Tracking Tariff Costs And Consequences Becoming A Full-Time Job
CRE tariff chatter has centered around the toll on developers, but their fallout is being felt across all sectors of the industry. Now, predicting and mitigating unpredictable financial hits amid shifting policy has become a new full-time role for some.

The Trump administration’s tariff policy has created a new question for retail landlords, for one: Where do their tenants’ supply chains originate? As of now, those that get goods from China may run into problems with the 55% surcharge the U.S. has imposed on that country.
“That's a question nobody used to ask, and now, all of a sudden, everybody's going to have to ask that question,” The Counselors of Real Estate Global Chair John Hentschel said Wednesday at the National Association of Real Estate Editors’ 59th annual conference in New Orleans. “[The answer] may influence their ability to pay rent, and that may require concessions and abatements and increased vacancy, which creates a higher risk.”
Tariffs on most U.S. imports have made future costs less predictable for items across the board, creating paralysis for many projects, Hentschel said. Yet decisions still have to be made, forcing companies to project for alternate possibilities and use probability to determine which route to take.
“It becomes a simple math equation … because we don't have a crystal ball and we can't see the future,” Hentschel said. “The longer the uncertainty persists, the more risk there is. And if there's more risk, there should be an additional premium or return.”
A tariff tax hasn't yet shown up in many prices, even on the construction side, Scotland Wright Associates CEO Michael Tucker said.
“It's not had dramatic price increases on things that are actively in play,” Tucker said. “But the uncertainty of both tariffs now and in the future has caused a lot of our clients to mitigate their best guesses of where tariffs are going to be and how it's going to impact their supply chains and costs.”
That can turn into a full-time job.
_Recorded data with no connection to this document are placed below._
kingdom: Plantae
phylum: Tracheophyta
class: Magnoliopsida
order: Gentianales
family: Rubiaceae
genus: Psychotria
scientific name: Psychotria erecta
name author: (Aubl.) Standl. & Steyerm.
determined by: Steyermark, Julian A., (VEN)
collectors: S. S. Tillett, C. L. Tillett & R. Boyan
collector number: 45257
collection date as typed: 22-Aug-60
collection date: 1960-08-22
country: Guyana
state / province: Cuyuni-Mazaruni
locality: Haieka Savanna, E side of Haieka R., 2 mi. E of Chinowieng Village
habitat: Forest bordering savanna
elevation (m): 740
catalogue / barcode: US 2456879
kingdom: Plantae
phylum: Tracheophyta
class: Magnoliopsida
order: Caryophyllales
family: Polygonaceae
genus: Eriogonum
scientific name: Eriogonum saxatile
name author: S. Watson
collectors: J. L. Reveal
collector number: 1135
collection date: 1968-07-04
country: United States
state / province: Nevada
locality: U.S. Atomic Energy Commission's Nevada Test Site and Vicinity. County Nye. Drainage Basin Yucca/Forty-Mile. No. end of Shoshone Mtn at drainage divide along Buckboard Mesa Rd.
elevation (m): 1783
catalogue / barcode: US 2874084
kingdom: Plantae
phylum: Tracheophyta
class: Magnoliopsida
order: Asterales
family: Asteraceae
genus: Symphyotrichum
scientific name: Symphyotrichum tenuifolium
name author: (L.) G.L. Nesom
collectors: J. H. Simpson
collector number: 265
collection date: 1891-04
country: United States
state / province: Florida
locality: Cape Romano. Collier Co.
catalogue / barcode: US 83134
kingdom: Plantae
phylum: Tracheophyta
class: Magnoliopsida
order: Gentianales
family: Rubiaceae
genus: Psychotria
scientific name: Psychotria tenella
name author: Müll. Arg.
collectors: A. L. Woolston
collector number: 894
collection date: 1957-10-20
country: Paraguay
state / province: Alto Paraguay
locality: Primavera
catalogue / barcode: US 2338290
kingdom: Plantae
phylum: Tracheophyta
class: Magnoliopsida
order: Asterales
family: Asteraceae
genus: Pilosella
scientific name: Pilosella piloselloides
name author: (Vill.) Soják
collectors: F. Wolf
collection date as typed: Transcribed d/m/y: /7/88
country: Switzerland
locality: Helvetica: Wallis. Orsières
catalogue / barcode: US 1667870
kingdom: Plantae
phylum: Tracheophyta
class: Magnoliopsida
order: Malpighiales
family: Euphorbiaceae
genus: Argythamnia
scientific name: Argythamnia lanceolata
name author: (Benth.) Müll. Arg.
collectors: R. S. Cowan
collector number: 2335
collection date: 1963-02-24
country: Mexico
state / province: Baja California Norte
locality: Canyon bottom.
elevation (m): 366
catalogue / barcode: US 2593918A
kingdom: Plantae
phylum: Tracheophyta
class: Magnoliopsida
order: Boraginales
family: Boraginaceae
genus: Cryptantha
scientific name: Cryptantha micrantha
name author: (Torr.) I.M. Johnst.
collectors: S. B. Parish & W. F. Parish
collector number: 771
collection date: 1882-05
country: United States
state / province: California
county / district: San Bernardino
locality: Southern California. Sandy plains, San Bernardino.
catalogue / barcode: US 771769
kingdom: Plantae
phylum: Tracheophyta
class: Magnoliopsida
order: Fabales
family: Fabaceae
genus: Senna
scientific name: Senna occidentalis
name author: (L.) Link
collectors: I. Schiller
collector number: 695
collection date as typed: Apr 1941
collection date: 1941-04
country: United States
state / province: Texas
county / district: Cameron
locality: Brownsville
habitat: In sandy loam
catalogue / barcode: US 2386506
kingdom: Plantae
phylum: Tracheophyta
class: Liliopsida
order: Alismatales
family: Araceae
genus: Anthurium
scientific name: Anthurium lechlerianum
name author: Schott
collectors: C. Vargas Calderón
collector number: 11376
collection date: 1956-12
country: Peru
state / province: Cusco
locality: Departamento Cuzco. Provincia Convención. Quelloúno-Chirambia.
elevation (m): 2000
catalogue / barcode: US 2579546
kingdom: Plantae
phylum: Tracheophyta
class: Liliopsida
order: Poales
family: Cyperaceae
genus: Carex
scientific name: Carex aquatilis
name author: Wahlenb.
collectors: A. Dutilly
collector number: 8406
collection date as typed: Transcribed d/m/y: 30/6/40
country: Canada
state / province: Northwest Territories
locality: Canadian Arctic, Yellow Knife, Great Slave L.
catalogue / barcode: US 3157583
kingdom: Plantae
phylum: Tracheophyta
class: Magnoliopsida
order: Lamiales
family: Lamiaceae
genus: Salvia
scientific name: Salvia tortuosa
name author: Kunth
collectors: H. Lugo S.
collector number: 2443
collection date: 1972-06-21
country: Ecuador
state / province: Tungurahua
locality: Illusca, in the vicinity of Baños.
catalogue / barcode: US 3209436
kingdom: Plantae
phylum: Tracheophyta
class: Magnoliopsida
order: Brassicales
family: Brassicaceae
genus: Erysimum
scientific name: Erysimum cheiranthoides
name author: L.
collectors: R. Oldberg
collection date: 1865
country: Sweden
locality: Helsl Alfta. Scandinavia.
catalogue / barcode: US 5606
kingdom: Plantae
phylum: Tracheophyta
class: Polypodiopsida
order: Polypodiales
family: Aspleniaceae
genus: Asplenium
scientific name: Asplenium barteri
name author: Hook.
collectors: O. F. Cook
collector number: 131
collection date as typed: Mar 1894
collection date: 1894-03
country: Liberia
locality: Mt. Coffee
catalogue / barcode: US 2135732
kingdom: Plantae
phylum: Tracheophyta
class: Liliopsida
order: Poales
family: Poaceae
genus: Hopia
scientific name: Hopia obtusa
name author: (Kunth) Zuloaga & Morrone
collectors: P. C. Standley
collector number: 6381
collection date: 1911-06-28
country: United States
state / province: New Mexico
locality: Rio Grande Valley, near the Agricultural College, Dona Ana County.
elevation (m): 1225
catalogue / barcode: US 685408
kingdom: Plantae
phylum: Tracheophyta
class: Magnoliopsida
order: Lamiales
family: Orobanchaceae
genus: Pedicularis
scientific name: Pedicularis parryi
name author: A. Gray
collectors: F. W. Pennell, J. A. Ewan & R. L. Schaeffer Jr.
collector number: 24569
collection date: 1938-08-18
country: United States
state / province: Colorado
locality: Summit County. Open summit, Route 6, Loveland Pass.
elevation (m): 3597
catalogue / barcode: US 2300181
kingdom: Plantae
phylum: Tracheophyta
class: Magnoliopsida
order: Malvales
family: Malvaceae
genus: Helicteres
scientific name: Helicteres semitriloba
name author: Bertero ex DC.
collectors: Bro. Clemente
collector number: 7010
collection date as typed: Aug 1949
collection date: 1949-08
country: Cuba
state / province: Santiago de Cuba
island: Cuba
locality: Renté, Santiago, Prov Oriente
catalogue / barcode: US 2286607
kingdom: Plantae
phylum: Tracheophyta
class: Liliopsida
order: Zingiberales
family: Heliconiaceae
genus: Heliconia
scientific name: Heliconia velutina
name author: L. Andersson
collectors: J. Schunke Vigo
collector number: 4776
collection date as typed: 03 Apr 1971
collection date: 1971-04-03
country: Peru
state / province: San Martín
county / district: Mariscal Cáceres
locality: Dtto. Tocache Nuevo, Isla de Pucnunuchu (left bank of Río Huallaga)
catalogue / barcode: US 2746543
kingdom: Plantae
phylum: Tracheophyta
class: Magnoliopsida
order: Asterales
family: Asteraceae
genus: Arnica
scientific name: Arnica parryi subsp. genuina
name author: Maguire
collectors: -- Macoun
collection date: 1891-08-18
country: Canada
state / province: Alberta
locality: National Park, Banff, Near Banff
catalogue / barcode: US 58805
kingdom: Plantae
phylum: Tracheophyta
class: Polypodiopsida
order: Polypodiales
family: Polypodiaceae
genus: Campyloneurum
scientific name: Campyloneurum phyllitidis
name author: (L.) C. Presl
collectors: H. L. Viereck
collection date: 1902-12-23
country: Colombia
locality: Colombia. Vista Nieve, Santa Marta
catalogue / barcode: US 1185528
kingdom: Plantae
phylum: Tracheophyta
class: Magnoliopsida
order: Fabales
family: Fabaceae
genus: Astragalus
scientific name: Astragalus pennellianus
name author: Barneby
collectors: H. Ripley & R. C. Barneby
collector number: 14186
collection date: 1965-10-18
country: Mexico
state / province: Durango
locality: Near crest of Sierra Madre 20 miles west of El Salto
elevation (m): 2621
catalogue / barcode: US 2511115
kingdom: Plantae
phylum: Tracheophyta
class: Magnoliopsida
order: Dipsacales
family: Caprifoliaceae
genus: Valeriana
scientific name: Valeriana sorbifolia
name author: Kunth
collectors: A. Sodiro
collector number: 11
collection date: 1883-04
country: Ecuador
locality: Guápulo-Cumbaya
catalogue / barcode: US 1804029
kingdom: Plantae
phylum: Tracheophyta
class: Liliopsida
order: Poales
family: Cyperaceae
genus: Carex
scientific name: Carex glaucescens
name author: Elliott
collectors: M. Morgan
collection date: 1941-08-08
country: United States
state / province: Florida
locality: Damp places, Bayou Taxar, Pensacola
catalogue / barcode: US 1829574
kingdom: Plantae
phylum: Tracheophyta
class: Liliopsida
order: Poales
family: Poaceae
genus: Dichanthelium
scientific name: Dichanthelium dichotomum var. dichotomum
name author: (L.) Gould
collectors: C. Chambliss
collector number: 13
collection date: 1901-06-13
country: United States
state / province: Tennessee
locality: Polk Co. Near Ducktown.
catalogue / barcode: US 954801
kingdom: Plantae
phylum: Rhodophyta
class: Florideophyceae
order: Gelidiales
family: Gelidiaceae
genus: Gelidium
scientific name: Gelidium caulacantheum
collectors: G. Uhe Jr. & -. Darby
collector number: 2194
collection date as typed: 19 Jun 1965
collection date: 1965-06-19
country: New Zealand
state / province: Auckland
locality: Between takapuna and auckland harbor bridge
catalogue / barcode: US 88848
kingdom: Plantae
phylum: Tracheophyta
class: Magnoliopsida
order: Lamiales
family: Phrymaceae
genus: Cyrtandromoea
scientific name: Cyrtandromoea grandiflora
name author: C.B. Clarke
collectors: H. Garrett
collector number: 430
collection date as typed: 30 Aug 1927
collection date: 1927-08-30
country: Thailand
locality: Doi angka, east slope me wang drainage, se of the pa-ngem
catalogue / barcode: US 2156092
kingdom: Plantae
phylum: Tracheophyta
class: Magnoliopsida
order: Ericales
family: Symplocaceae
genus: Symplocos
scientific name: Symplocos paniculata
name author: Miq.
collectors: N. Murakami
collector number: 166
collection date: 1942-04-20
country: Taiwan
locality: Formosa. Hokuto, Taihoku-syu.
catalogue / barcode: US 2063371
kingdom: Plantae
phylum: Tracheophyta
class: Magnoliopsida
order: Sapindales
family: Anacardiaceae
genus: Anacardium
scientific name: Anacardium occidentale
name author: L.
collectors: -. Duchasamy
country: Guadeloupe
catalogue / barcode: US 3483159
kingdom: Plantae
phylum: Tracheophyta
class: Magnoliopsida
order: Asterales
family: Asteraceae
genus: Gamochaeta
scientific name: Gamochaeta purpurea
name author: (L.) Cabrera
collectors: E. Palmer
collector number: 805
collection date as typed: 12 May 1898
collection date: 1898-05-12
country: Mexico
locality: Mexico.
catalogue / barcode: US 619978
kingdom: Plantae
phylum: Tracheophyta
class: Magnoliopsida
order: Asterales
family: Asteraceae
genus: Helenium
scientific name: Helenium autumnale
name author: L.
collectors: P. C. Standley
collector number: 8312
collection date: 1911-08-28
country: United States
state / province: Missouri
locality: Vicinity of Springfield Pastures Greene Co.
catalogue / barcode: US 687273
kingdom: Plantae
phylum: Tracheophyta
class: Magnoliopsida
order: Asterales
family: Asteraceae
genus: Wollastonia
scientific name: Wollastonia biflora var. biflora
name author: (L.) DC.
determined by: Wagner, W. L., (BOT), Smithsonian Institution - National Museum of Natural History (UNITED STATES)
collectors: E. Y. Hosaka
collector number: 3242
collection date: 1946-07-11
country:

Tucker said he has a housing supply manufacturer client that reassigned its acting chief financial officer to be the company's full-time tariff expert.
“They're having to insource all the complexity of all the parts that they're buying to do some of their manufacturing in the U.S. … and build giant spreadsheets to figure out what's going to happen,” Tucker said.
Even with the best commercial real estate minds focused on tariffs, it can be hard for companies to feel secure in taking solid actions. That is partly because they are dealing with real estate, which Hentschel called a durable but very expensive asset.
“You can't turn around on a dime when you're spending hundreds of millions of dollars,” Hentschel said. “There's more to a decision than just tariffs.”
Determinations need to be based on an examination of market fundamentals and what the asset is going to do in the long term, he said.
“You can't look at tariffs in isolation, because tariffs are just one piece of the puzzle,” Hentschel said. “It's like a balloon — push one side of the balloon and the other side comes out.”
Due to the uncertainty around tariffs and the presidential election before that, a large amount of dry powder has accumulated on the sidelines as people wait for opportunistic investments.
“There are massive opportunities that have to do with ‘What's the influence on inflation? What's the influence on interest rates? What's the Federal Reserve going to do?’” Hentschel said. “These are all responses to the tariffs.”
It is important that the U.S. and real estate players find an equilibrium with regard to tariffs to counteract the turmoil, CBRE Senior Managing Director Seth Martindale said.
“The best scenario is we put the U.S. in the most advantageous position possible, where we've moved some of the manufacturing capacity that we probably should have had back in the U.S. anyway,” Martindale said.
Hentschel said the market will find that equilibrium. But he pointed out that there will be winners and losers along the way.
“The question we all have to answer is, how long is that going to take and what are going to be the intermediate effects?” Hentschel said. “The people who can figure that out are the ones who are going to be the winners, and the people who don't are the ones who are going to be the losers.”